Output the stretch from the start of the records through the line containing "zasygnalizować nowy początek." as a JSON list of strings, with one string per line and blank lines omitted.
+++ DATA PROVIDED +++
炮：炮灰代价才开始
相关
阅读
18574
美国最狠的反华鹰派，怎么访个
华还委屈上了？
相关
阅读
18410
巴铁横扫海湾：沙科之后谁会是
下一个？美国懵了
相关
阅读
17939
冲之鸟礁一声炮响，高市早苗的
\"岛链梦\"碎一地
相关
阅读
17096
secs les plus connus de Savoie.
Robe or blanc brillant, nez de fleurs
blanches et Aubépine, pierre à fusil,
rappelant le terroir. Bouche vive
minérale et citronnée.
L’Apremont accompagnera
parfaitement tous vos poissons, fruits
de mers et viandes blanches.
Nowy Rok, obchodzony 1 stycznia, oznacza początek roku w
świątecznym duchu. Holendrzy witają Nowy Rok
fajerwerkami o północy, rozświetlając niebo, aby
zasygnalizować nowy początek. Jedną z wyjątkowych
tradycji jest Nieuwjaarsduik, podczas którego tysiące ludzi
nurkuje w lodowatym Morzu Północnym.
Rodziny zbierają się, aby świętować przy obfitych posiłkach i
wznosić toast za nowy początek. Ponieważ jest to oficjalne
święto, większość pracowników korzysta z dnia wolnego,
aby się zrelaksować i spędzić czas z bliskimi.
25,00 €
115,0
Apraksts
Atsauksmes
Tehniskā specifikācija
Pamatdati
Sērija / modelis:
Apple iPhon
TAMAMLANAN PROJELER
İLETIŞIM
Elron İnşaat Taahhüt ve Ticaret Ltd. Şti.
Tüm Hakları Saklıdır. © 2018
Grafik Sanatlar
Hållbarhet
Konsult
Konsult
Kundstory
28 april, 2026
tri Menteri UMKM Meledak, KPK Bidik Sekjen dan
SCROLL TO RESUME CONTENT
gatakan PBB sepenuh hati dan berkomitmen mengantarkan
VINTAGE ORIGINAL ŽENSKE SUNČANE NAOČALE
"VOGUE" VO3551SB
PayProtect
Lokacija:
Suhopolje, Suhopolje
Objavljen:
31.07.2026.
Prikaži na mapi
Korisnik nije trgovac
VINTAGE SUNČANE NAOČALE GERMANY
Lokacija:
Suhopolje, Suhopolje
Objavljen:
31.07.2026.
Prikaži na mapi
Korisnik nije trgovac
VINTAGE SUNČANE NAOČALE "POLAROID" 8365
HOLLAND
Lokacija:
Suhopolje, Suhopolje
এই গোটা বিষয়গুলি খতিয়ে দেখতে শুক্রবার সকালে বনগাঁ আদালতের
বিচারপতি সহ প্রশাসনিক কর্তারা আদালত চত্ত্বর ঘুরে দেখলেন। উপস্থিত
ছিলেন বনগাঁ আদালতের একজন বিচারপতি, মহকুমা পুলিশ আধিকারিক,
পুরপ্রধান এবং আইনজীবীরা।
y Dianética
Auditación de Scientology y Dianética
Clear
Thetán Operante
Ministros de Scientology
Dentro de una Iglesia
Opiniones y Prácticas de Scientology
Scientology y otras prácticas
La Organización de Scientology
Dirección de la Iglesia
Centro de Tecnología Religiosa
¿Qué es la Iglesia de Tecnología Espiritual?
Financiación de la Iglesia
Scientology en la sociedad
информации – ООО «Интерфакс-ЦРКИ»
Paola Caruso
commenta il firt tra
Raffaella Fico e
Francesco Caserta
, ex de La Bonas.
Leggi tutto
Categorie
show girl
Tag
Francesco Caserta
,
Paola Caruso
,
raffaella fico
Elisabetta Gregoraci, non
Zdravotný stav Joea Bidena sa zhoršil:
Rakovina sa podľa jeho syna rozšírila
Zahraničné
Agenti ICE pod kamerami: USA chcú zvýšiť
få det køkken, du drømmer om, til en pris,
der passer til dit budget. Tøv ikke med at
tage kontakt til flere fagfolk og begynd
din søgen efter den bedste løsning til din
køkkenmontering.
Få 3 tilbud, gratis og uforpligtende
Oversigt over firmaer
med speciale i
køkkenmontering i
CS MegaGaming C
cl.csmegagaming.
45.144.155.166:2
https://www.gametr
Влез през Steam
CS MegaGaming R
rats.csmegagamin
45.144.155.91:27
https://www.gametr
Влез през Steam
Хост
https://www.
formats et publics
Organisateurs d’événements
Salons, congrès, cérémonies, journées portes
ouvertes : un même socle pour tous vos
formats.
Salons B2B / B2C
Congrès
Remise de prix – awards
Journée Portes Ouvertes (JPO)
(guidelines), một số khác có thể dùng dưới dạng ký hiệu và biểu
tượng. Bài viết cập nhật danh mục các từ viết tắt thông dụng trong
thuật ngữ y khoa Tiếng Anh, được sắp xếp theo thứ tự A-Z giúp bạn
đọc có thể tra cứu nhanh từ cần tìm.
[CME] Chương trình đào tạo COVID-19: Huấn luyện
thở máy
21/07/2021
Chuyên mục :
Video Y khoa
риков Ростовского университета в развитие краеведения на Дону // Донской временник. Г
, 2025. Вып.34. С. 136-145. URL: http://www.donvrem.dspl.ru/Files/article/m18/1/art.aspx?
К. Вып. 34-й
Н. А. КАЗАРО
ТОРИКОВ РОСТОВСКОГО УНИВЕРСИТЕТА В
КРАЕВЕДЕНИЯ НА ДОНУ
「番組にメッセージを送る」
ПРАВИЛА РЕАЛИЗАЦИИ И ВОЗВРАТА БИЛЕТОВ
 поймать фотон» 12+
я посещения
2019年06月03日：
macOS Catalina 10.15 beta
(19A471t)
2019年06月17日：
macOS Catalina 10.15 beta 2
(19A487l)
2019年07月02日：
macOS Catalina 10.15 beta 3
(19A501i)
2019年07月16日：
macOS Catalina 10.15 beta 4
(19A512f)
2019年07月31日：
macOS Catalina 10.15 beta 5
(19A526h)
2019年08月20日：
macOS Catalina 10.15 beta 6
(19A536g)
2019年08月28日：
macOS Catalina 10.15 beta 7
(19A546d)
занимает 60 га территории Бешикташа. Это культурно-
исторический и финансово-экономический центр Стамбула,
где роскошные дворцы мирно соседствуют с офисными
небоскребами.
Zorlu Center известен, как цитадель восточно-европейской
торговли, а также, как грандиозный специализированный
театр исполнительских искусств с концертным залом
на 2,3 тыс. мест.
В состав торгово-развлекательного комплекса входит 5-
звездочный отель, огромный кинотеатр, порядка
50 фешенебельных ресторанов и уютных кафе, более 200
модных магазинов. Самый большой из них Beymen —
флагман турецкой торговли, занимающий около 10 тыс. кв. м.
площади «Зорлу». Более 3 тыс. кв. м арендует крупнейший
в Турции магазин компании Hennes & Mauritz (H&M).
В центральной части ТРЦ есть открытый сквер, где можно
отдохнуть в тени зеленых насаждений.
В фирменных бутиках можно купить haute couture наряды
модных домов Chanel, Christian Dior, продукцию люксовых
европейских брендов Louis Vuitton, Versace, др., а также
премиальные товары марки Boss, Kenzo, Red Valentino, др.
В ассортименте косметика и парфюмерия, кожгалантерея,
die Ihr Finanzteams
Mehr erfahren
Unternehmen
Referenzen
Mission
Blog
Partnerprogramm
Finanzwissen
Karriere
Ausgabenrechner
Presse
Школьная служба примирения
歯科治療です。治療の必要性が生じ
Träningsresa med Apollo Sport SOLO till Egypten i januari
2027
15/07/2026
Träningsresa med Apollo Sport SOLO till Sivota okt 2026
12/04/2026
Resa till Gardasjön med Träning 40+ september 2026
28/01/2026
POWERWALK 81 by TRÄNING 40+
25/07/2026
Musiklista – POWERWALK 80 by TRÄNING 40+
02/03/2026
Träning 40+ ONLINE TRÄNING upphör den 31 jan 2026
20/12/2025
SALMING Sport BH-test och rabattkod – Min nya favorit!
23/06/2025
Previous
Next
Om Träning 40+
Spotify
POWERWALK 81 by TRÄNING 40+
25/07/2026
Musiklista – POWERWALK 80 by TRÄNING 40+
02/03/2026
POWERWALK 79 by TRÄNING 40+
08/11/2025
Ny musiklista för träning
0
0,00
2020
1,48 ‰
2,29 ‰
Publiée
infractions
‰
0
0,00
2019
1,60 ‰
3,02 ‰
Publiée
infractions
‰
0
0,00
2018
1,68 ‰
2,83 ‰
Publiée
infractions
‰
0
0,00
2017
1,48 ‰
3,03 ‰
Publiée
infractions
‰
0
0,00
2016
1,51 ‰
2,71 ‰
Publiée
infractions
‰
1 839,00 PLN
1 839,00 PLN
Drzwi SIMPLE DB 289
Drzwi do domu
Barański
+++
## [EXPECTED ANSWER]
[
  "炮：炮灰代价才开始",
  "相关",
  "阅读",
  "18574",
  "美国最狠的反华鹰派，怎么访个",
  "华还委屈上了？",
  "相关",
  "阅读",
  "18410",
  "巴铁横扫海湾：沙科之后谁会是",
  "下一个？美国懵了",
  "相关",
  "阅读",
  "17939",
  "冲之鸟礁一声炮响，高市早苗的",
  "\\\"岛链梦\\\"碎一地",
  "相关",
  "阅读",
  "17096",
  "secs les plus connus de Savoie.",
  "Robe or blanc brillant, nez de fleurs",
  "blanches et Aubépine, pierre à fusil,",
  "rappelant le terroir. Bouche vive",
  "minérale et citronnée.",
  "L’Apremont accompagnera",
  "parfaitement tous vos poissons, fruits",
  "de mers et viandes blanches.",
  "Nowy Rok, obchodzony 1 stycznia, oznacza początek roku w",
  "świątecznym duchu. Holendrzy witają Nowy Rok",
  "fajerwerkami o północy, rozświetlając niebo, aby",
  "zasygnalizować nowy początek. Jedną z wyjątkowych"
]